MySQL Gotchas | DDL and Transactions: No Warnings Gotcha
Many of the gotchas in pre 5.0 MySQL versions stem from the fact that operations silently failed without any type of error message or warning. That situation has improved with 5.0, with explicit warnings being emmitted on some operations, such as when data is truncated, making it easier to catch potential problems.

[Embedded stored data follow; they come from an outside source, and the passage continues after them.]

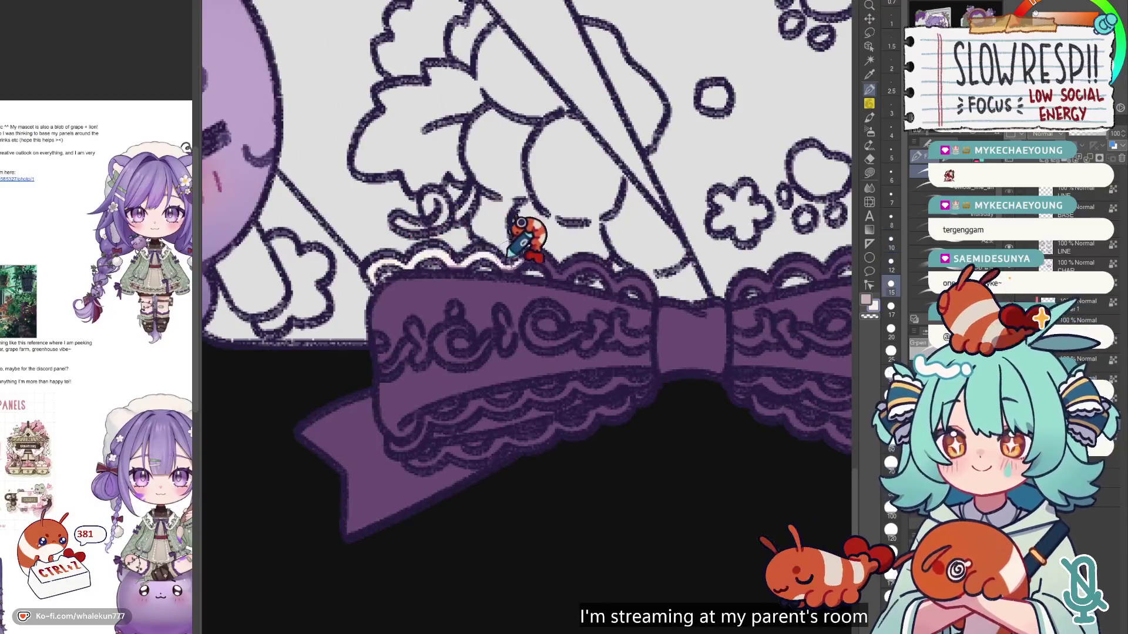
{"action": "scroll", "coordinate": [97, 497], "scroll_direction": "down", "scroll_amount": 4}
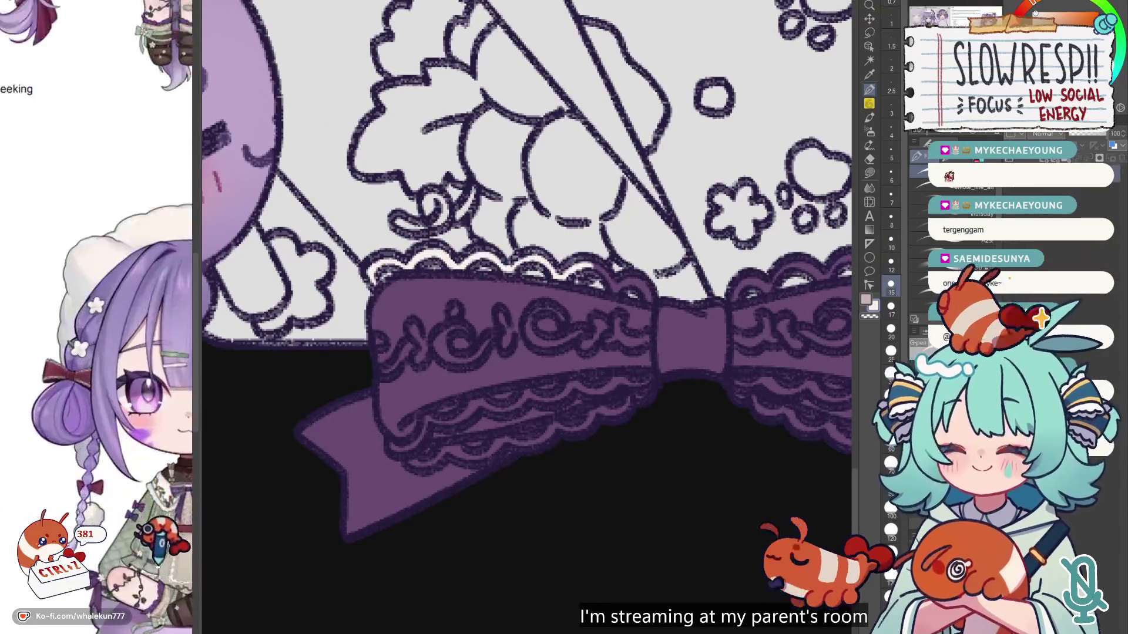
{"action": "scroll", "coordinate": [97, 496], "scroll_direction": "up", "scroll_amount": 4}
{"action": "scroll", "coordinate": [97, 496], "scroll_direction": "down", "scroll_amount": 5}
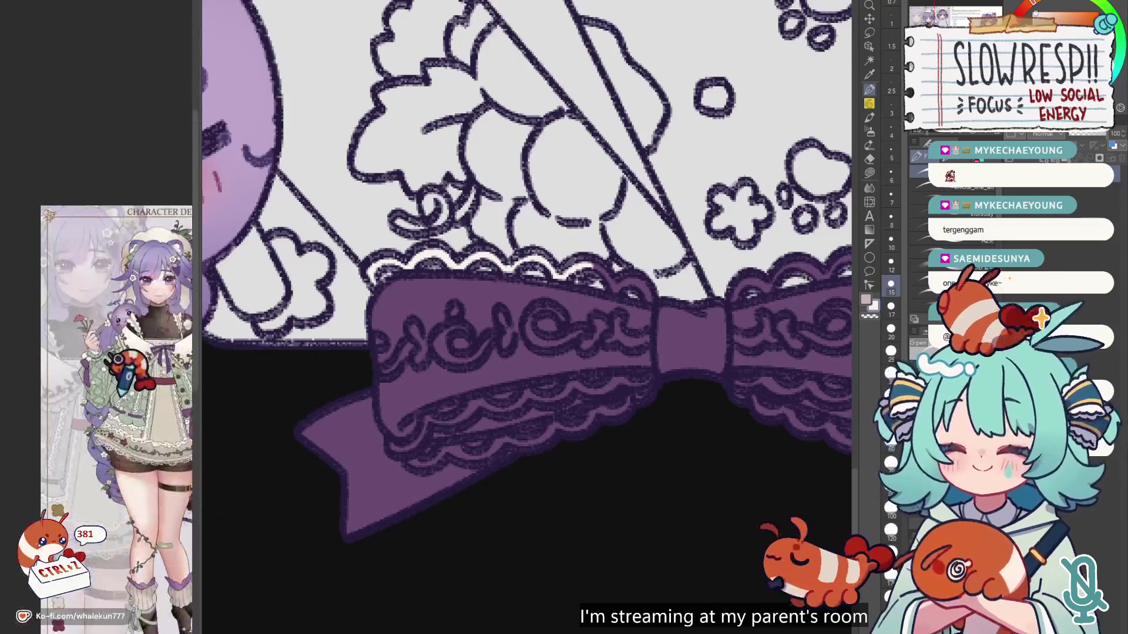
{"action": "scroll", "coordinate": [41, 464], "scroll_direction": "up", "scroll_amount": 3}
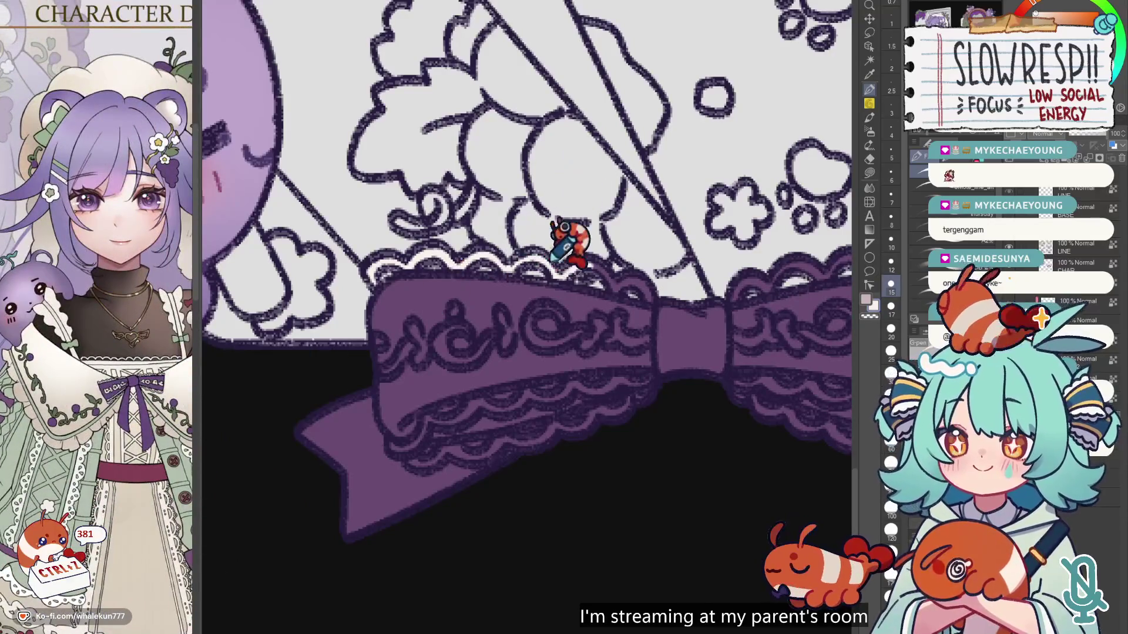
Step: Draw white highlights along the bow's lower lace scallops, undoing stray strokes
{"action": "key", "text": "bracketleft"}
{"action": "mouse_move", "coordinate": [393, 449]}
{"action": "left_mouse_down"}
{"action": "mouse_move", "coordinate": [427, 416]}
{"action": "mouse_move", "coordinate": [617, 379]}
{"action": "left_mouse_up"}
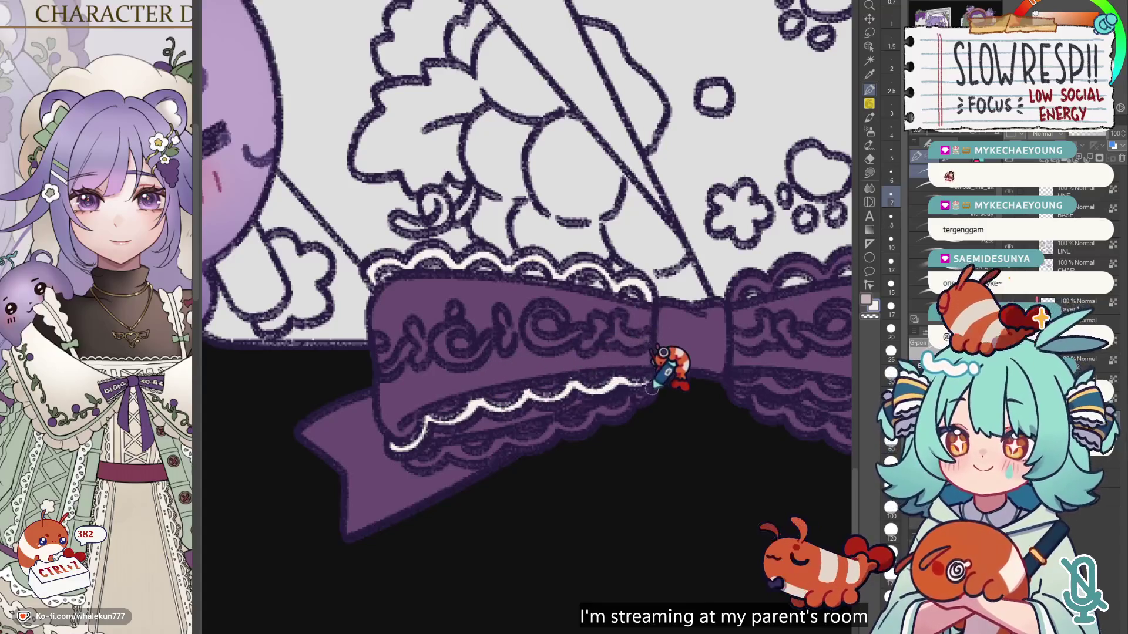
{"action": "left_click_drag", "start_coordinate": [410, 461], "coordinate": [556, 423]}
{"action": "key", "text": "ctrl+z"}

However, with DDL operations (e.g. DROP TABLE
) in a transactional
context, there are still no warnings which would alert the user to potential
problems. Of course, in MySQL DDL operations are by nature not transactional,
but sometimes it is easy to forget this.
mysql> WARNINGS;
Show warnings enabled.
mysql> CREATE TABLE ddl_test (id INT) ENGINE=InnoDB;
Query OK, 0 rows affected (0.08 sec)
mysql> BEGIN;
Query OK, 0 rows affected (0.00 sec)
mysql> DROP TABLE ddl_test;
Query OK, 0 rows affected (0.04 sec)
mysql> ROLLBACK;
Query OK, 0 rows affected (0.00 sec)
Does the table ddl_test
still exist? The above
gives no clues, although it appears the operation has succeeded.
mysql> DESC ddl_test;
ERROR 1146 (42S02): Table 'test.ddl_test' doesn't exist
(the above executed in with MySQL 5.0.19).
ofcorse is DDL and not transactional
But I do agree that while it's nice to be able to do DDL in a transaction it shouldn't be taken for granted. It's best to get in the habit of having a backup of your data before issuing DROP commands (and even PostgreSQL doesn't let you roll back from dropping a database, it's gone from disk).
Isn't MySQL fun? Always so much to keep in mind:)
@umaz it is worth clarifying, while it's true postgres won't let you rollback a drop database, it isn't ambiguous about it. Attempting to drop a database in a transaction will result in an error, stating explicitly that you can't drop a a database within a transaction.